Another point is that the Government is in need of extra revenue due to the high food and oil prices in the global market. Whether increased duty on vehicle imports was the most constructive way to gain extra revenue is still an open question since most middle income families aspiring to a vehicle will feel disappointed by this measure. Also there is a strong clamp down on hybrids that will create consternation to a public that views it as both an environmental friendly and money-saving option.
Around 3,000 hybrids are reported to have been imported within the last two months – a strong jump from the 426 recorded for 2010. However, the brakes have been applied for this with engine capacities less than 2,000 cc hitting taxes of almost 50%. Hybrids between 2,000 cc to 3,000 cc will see total duties reach nearly 75% and vehicles above 3,000 cc to 100%. In addition the excise duty on small hybrids was raised by 8% but total duties will increase by a large amount when added.
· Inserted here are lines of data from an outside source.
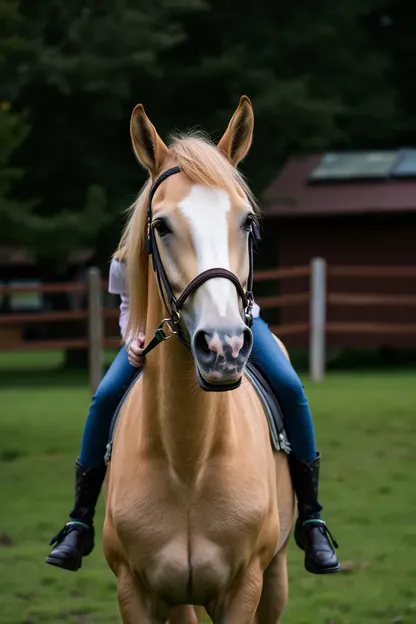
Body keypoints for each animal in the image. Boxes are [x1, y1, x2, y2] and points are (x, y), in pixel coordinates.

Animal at [102, 95, 294, 620]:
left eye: (247, 222)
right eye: (161, 225)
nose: (224, 347)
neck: (189, 461)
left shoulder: (246, 587)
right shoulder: (137, 592)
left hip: (276, 577)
Even though the Government has stated that no cars older that two years can be imported for environmental reasons, it is obvious that if the taxes remained low then people would be naturally inclined to opt for newer models or hybrids since maintenance and fuel efficiency would be better. If the Government is interested in protecting the environment and creating better living standards for the average person, then this is possibly the worst step that it could have taken.
If the Government needs revenue, then there are better ways to manage public expenditure rather than increasing vehicle taxes. Moreover, this move comes after 220 Members of Parliament have made use of their duty free permits. Public servants may have this option, but there are many others who aspire to the privilege of owning a car. Increasing the comforts of public transport as a way to reduce private vehicles on the road would be a better option rather than controlling vehicle imports, which are a short-term effort at best.